Over the last few weeks I’ve been exploring intertextuality in the representations of protesting workers in newsreels and actualities of early film. This means that I have been asking questions such as where do these ways of representing come from, do they have a history, or were they just coincidental?
To give an example I would like to share these two images. One is an illustration of a Mayday parade of 1890 – the first held in Stockholm – was published in an illustrated Swedish magazine called Svea. The other is a frame from a newsreel documenting a Mayday parade in Uppsala in 1914, produced by Swedish Biograph. In spite of their differences, to me, there arguably is an interesting resemblance between these two images. Both depict a speaker on a podium in the background, and the backs of the by standing audience in the foreground.
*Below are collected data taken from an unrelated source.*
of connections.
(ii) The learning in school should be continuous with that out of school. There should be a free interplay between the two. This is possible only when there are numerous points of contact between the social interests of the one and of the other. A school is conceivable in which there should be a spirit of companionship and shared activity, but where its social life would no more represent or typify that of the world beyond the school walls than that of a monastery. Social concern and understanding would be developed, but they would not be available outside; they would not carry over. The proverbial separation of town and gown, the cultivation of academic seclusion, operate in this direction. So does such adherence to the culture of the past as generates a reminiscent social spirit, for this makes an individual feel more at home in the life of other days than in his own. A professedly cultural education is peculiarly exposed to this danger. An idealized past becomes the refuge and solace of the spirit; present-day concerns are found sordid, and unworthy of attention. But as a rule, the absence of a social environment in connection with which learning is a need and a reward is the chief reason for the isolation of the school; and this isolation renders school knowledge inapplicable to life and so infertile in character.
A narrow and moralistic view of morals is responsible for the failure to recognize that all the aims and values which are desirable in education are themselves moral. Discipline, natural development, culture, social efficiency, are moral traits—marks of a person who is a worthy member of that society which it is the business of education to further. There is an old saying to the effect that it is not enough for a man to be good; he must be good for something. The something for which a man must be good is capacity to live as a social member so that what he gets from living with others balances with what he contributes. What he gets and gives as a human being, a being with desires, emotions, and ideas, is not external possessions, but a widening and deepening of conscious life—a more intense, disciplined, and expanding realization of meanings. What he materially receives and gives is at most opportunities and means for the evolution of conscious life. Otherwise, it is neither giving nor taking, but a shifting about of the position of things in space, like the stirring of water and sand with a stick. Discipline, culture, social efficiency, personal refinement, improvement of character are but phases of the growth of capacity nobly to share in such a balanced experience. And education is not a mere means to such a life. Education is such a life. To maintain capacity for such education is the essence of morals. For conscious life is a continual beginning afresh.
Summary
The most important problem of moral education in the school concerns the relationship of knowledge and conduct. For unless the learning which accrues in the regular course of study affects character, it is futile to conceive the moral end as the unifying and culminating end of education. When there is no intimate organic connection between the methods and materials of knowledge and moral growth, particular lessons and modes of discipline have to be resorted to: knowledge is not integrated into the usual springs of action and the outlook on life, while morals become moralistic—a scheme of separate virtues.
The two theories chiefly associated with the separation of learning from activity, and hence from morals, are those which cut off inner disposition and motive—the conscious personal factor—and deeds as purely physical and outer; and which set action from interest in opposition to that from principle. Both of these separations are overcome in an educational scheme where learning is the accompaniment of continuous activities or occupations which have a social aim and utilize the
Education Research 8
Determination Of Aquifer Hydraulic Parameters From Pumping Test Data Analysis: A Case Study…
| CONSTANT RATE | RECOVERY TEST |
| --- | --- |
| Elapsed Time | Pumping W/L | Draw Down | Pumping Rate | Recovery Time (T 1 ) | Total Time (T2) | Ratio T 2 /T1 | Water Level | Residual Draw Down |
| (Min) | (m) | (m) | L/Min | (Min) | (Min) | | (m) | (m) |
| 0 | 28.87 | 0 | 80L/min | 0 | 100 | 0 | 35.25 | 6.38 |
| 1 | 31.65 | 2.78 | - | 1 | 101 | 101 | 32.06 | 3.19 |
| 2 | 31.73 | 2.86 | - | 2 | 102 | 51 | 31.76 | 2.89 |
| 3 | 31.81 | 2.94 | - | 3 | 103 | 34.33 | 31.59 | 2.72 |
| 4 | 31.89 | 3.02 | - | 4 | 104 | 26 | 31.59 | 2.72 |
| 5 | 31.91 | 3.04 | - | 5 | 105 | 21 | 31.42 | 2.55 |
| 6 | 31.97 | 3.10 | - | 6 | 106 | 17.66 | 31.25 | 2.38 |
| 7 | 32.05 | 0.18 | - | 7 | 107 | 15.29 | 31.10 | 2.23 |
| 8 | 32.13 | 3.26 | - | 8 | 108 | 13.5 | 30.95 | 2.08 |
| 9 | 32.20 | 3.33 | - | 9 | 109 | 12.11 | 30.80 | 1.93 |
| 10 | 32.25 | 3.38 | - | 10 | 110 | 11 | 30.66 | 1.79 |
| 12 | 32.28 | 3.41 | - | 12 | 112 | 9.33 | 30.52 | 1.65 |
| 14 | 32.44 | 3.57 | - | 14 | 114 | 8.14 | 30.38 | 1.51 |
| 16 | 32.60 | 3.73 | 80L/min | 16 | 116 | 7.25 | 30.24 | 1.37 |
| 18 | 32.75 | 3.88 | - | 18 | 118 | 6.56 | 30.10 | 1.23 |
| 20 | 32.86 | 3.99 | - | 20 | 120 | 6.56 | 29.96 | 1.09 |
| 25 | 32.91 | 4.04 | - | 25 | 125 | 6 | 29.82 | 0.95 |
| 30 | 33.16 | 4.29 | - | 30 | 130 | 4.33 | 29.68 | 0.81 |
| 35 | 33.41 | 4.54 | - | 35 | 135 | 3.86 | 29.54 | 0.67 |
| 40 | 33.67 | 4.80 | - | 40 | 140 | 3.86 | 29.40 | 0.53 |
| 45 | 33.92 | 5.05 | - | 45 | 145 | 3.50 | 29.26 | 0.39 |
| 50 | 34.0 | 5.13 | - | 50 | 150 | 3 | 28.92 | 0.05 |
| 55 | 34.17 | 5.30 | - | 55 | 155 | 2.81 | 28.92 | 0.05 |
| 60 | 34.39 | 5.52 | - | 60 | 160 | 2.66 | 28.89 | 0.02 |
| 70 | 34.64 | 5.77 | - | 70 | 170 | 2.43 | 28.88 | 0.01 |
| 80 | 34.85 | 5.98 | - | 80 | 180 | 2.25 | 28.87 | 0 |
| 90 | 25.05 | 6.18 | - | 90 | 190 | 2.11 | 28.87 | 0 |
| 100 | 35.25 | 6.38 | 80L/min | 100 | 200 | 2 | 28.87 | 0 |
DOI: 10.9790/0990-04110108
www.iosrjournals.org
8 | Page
There is intertextuality at work, it could be argued, suggesting a form of intermediality between early cinema and the illustrated press. It could also be coincidence. The methodological issue is, of course more complicated: sources will have to be consulted before either argument can be made. But even at this preliminary stage, it is a reminder of the need for caution so that technological change is not confused with cultural and/or social change.
If we instead focus on the differences between these two images, such as the proximity to the audience and in particular the faces of the people in the crowd who look back at the camera, things become even more complicated. The camera operator could have chosen to take the shot from a greater distance so as not to be noticed by the people in the crowd. That may not have been possible, or there may have been an intent to interact in order to capture movement. Of course an illustration could just as easily have included a face, but in this case the camera operator arguably invites a form of interaction – dare I say participation? – which seems specific to the medium and makes it difficult to rule out the role of technology in the process of representation.
These images and reflections are glimpses of an analysis that is still work in progress. But even at this preliminary stage, it seems to me that making comparisons such as these confronts us with an important question about the extent to which we can understand the history of protest representation on the screen in terms of differences and similarities, and to what extent we dare to speak about continuity and/or change.